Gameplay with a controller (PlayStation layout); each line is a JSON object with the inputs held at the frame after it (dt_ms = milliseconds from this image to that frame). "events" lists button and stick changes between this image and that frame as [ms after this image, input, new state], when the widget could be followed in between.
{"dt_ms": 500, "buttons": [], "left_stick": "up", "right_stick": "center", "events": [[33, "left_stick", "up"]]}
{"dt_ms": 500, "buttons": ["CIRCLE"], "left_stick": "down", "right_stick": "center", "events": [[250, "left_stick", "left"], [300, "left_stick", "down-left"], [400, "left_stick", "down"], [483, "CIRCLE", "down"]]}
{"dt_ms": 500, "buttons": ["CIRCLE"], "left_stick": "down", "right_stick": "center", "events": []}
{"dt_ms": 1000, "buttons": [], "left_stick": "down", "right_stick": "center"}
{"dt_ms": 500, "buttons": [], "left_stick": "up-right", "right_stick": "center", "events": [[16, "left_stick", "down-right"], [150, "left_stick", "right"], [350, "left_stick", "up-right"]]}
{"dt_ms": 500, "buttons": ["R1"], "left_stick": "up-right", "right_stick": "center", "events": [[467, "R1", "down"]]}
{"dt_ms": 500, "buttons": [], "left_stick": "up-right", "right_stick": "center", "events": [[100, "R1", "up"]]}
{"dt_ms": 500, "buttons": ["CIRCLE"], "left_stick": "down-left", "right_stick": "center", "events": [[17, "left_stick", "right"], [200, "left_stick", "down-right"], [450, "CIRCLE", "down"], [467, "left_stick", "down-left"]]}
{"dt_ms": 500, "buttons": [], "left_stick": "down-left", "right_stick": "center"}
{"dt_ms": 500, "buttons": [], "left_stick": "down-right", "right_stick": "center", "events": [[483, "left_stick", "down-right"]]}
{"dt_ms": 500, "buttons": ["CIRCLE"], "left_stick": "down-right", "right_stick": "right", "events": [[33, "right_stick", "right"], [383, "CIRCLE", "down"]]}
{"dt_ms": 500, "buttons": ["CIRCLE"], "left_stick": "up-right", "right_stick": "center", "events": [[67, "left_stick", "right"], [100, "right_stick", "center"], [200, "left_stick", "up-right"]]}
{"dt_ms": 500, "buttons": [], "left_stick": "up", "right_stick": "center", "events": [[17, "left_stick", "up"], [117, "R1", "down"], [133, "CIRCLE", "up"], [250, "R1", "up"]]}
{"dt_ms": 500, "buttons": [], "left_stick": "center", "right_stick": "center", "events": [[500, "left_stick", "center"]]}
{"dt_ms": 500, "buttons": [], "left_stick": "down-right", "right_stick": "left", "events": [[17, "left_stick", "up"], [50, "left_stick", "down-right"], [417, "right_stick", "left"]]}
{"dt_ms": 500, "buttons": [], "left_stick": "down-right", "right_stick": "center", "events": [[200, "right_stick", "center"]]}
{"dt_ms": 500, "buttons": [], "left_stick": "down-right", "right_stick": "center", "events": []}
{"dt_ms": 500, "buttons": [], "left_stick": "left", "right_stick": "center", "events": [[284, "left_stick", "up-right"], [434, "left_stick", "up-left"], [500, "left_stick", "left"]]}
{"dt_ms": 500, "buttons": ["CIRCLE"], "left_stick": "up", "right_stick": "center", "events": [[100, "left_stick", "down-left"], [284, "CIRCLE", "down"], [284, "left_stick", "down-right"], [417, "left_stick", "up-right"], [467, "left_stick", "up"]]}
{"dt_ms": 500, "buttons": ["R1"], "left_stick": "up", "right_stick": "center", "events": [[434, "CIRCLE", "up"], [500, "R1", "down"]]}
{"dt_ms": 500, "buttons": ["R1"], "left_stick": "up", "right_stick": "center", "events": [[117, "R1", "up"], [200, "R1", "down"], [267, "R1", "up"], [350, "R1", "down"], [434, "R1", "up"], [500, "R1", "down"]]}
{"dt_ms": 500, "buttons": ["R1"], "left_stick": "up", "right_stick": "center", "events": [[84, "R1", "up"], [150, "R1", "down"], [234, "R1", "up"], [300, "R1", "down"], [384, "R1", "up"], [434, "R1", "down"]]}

*EXERCISE*: Exactly as they stand, restate all the lines of the listing.

*ANSWER AREA*:
Gameplay with a controller (PlayStation layout); each line is a JSON object with the inputs held at the frame after it (dt_ms = milliseconds from this image to that frame). "events" lists button and stick changes between this image and that frame as [ms after this image, input, new state], when the widget could be followed in between.
{"dt_ms": 500, "buttons": [], "left_stick": "up", "right_stick": "center", "events": [[33, "left_stick", "up"]]}
{"dt_ms": 500, "buttons": ["CIRCLE"], "left_stick": "down", "right_stick": "center", "events": [[250, "left_stick", "left"], [300, "left_stick", "down-left"], [400, "left_stick", "down"], [483, "CIRCLE", "down"]]}
{"dt_ms": 500, "buttons": ["CIRCLE"], "left_stick": "down", "right_stick": "center", "events": []}
{"dt_ms": 1000, "buttons": [], "left_stick": "down", "right_stick": "center"}
{"dt_ms": 500, "buttons": [], "left_stick": "up-right", "right_stick": "center", "events": [[16, "left_stick", "down-right"], [150, "left_stick", "right"], [350, "left_stick", "up-right"]]}
{"dt_ms": 500, "buttons": ["R1"], "left_stick": "up-right", "right_stick": "center", "events": [[467, "R1", "down"]]}
{"dt_ms": 500, "buttons": [], "left_stick": "up-right", "right_stick": "center", "events": [[100, "R1", "up"]]}
{"dt_ms": 500, "buttons": ["CIRCLE"], "left_stick": "down-left", "right_stick": "center", "events": [[17, "left_stick", "right"], [200, "left_stick", "down-right"], [450, "CIRCLE", "down"], [467, "left_stick", "down-left"]]}
{"dt_ms": 500, "buttons": [], "left_stick": "down-left", "right_stick": "center"}
{"dt_ms": 500, "buttons": [], "left_stick": "down-right", "right_stick": "center", "events": [[483, "left_stick", "down-right"]]}
{"dt_ms": 500, "buttons": ["CIRCLE"], "left_stick": "down-right", "right_stick": "right", "events": [[33, "right_stick", "right"], [383, "CIRCLE", "down"]]}
{"dt_ms": 500, "buttons": ["CIRCLE"], "left_stick": "up-right", "right_stick": "center", "events": [[67, "left_stick", "right"], [100, "right_stick", "center"], [200, "left_stick", "up-right"]]}
{"dt_ms": 500, "buttons": [], "left_stick": "up", "right_stick": "center", "events": [[17, "left_stick", "up"], [117, "R1", "down"], [133, "CIRCLE", "up"], [250, "R1", "up"]]}
{"dt_ms": 500, "buttons": [], "left_stick": "center", "right_stick": "center", "events": [[500, "left_stick", "center"]]}
{"dt_ms": 500, "buttons": [], "left_stick": "down-right", "right_stick": "left", "events": [[17, "left_stick", "up"], [50, "left_stick", "down-right"], [417, "right_stick", "left"]]}
{"dt_ms": 500, "buttons": [], "left_stick": "down-right", "right_stick": "center", "events": [[200, "right_stick", "center"]]}
{"dt_ms": 500, "buttons": [], "left_stick": "down-right", "right_stick": "center", "events": []}
{"dt_ms": 500, "buttons": [], "left_stick": "left", "right_stick": "center", "events": [[284, "left_stick", "up-right"], [434, "left_stick", "up-left"], [500, "left_stick", "left"]]}
{"dt_ms": 500, "buttons": ["CIRCLE"], "left_stick": "up", "right_stick": "center", "events": [[100, "left_stick", "down-left"], [284, "CIRCLE", "down"], [284, "left_stick", "down-right"], [417, "left_stick", "up-right"], [467, "left_stick", "up"]]}
{"dt_ms": 500, "buttons": ["R1"], "left_stick": "up", "right_stick": "center", "events": [[434, "CIRCLE", "up"], [500, "R1", "down"]]}
{"dt_ms": 500, "buttons": ["R1"], "left_stick": "up", "right_stick": "center", "events": [[117, "R1", "up"], [200, "R1", "down"], [267, "R1", "up"], [350, "R1", "down"], [434, "R1", "up"], [500, "R1", "down"]]}
{"dt_ms": 500, "buttons": ["R1"], "left_stick": "up", "right_stick": "center", "events": [[84, "R1", "up"], [150, "R1", "down"], [234, "R1", "up"], [300, "R1", "down"], [384, "R1", "up"], [434, "R1", "down"]]}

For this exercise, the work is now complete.